We aim at robust reinforcement learning (RL) for tasks with complex partial observations. While existing RL algorithms have achieved great success in simulated environments, such as Atari games, Go, and even Dota, generalizing them to realistic environments with complex partial observations remains challenging. The key to our approach is to learn from the partial observations a robust and compact latent state representation. Specifically, we handle partial observability by combining the particle filter algorithm with recurrent neural networks. We tackle complex observations through efficient discriminative model learning, which focuses on learning observations required for action selection rather the entire high-dimensional observation space.
Particle Filter Recurrent Neural Networks
X. Ma, P. Karkus, D. Hsu, and W.S. Lee. Particle filter recurrent neural networks. In Proc. AAAI Conf. on Artificial Intelligence, 2020. [PDF][Code]
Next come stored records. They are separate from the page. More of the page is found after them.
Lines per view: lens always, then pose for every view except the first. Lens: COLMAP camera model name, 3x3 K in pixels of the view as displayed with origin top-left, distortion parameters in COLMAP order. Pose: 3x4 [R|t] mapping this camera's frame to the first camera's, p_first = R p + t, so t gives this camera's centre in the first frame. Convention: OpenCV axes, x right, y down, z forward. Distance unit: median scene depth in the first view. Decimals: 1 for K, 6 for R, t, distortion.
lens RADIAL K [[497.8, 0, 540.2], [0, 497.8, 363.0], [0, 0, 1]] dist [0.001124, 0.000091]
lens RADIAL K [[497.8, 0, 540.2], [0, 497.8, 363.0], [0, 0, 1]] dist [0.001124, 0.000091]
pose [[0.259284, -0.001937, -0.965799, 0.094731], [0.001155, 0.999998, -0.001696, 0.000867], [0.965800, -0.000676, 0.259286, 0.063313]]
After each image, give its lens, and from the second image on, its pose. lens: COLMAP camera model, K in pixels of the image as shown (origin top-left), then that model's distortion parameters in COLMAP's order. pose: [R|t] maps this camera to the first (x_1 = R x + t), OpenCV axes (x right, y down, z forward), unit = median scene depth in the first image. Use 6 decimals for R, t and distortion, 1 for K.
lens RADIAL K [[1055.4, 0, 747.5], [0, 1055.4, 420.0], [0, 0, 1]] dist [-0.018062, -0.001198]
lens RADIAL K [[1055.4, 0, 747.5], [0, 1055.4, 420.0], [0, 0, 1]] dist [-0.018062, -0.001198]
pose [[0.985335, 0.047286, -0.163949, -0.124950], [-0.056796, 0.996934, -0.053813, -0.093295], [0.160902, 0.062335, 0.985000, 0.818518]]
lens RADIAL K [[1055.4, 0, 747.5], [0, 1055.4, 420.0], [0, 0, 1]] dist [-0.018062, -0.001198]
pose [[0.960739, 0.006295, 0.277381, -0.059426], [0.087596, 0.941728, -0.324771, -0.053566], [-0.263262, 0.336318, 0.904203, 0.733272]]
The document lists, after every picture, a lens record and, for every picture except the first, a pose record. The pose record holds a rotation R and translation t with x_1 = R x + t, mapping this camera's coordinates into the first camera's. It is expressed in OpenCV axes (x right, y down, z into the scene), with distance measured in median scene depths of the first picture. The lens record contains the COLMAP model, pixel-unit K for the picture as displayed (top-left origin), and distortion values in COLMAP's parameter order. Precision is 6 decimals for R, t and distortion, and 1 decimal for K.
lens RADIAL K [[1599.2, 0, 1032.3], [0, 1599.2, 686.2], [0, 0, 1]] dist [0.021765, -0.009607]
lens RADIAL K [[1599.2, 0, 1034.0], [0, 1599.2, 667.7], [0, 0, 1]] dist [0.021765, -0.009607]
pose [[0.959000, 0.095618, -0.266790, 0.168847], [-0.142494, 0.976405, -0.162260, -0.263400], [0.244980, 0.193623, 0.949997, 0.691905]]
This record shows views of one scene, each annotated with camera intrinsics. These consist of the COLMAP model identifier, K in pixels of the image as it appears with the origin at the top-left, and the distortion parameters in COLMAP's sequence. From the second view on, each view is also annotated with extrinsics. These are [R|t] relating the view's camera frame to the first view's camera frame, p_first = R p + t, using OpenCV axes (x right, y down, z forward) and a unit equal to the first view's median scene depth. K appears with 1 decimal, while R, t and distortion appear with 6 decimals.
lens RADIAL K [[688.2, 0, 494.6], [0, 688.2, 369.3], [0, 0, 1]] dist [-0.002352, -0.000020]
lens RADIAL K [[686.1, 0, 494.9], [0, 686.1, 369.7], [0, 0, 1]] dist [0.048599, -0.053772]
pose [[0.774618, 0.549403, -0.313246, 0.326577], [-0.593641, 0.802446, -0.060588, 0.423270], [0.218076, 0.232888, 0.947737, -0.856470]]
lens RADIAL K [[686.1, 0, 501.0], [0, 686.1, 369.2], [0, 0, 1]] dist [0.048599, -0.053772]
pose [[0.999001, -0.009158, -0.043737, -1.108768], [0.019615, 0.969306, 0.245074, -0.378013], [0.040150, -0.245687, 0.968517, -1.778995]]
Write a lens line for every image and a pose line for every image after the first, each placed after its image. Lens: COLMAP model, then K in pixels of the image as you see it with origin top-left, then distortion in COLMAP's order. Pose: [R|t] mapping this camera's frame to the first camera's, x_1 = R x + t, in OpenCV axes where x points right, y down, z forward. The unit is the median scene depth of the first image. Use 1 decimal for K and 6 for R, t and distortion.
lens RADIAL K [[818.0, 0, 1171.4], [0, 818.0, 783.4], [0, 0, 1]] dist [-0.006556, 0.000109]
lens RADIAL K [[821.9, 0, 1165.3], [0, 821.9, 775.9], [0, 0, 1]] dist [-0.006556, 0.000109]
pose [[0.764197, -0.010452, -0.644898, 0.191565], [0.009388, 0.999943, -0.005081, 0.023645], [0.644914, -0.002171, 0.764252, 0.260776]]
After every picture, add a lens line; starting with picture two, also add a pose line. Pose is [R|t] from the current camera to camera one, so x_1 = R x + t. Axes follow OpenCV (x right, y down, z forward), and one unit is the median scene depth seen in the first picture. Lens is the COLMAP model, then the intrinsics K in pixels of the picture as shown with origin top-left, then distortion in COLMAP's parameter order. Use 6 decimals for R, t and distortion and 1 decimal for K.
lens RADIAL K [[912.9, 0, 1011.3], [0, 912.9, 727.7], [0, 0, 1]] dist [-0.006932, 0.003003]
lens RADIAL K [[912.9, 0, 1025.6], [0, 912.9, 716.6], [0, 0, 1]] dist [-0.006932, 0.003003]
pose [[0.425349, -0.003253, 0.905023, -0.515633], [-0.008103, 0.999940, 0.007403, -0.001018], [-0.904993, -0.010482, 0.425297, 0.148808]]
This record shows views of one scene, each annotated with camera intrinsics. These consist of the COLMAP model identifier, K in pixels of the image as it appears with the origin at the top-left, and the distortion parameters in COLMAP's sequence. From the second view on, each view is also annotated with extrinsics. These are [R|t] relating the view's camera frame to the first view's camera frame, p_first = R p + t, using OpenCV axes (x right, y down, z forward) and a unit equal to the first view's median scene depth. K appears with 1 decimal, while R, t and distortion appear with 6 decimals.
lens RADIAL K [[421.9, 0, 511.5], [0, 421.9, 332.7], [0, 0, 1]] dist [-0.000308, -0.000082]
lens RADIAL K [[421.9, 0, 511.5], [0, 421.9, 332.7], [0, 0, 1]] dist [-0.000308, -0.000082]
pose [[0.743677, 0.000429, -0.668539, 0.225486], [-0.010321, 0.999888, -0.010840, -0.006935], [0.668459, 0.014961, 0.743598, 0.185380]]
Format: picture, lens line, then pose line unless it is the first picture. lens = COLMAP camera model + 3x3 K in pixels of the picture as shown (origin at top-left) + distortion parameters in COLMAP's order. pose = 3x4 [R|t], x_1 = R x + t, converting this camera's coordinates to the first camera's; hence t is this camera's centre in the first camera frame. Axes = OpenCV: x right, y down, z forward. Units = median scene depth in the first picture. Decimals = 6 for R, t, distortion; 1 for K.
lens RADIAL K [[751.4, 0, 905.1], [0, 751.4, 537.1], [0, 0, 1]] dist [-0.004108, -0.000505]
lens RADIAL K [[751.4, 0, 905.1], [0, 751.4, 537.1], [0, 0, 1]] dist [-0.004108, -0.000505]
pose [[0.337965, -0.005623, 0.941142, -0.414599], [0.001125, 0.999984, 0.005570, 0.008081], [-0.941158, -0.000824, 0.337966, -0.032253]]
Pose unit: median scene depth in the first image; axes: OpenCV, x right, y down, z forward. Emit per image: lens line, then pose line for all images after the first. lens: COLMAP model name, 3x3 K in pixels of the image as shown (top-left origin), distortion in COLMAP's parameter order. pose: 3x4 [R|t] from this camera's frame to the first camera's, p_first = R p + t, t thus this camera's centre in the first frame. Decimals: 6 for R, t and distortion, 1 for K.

Recurrent neural networks (RNNs) have been extraordinarily successful for prediction with sequential data. To tackle highly variable and noisy real-world data, we introduce Particle Filter Recurrent Neural Networks (PF-RNNs), a new RNN family that explicitly models uncertainty in its internal structure: while an RNN relies on a long, deterministic latent state vector, a PF-RNN maintains a latent state distribution, approximated as a set of particles. For effective learning, we provide a fully differentiable particle filter algorithm that updates the PF-RNN latent state distribution according to the Bayes rule. Experiments demonstrate that the proposed PF-RNNs outperform the corresponding standard gated RNNs on a synthetic robot localization dataset and 10 real-world sequence prediction datasets for text classification, stock price prediction, etc.
Discriminative Particle Filter Reinforcement Learning
X. Ma, P. Karkus, D. Hsu, W.S. Lee, and N. Ye. Discriminative particle filter reinforcement learning for complex partial observations. In Proc. Int. Conf. on Learning Representations, 2020. [PDF][Project][Code]
Real-world decision making often requires reasoning in a partially observable environment using information obtained from complex visual observations — major challenges for deep reinforcement learning. In this paper, we introduce the Discriminative Particle Filter Reinforcement Learning (DPFRL), a reinforcement learning method that encodes a particle filter structure with learned discriminative transition and observation models in a neural network. The particle filter structure allows for reasoning with partial observations, and discriminative parameterization allows modeling only the information in the complex observations that are relevant for decision making. In experiments, we show that in most cases DPFRL outperforms state-of-the-art POMDP RL models in Flickering Atari Games, an existing POMDP RL benchmark, as well as in Natural Flickering Atari Games, a new, more challenging POMDP RL benchmark that we introduce. We also show that DPFRL performs well when applied to a visual navigation domain with real-world data.
Contrastive Variational Reinforcement Learning
X. Ma, S. Chen, D. Hsu and W.S. Lee. Contrastive variational reinforcement learning for complex observations. In Proc. 4th Conf. on Robot Learning, 2020. [PDF][Project][Code]
Deep reinforcement learning (DRL) has achieved significant success in various robot tasks: manipulation, navigation, etc. However, complex visual observations in natural environments remains a major challenge. This paper presents Contrastive Variational Reinforcement Learning (CVRL), a model-based method that tackles complex visual observations in DRL. CVRL learns a contrastive variational model by maximizing the mutual information between latent states and observations discriminatively, through contrastive learning. It avoids modeling the complex observation space unnecessarily, as the commonly used generative observation model often does, and is significantly more robust. CVRL achieves comparable performance with state-of-the-art model-based DRL methods on standard Mujoco tasks. It significantly outperforms them on Natural Mujoco tasks and a robot box-pushing task with complex observations, e.g., dynamic shadows.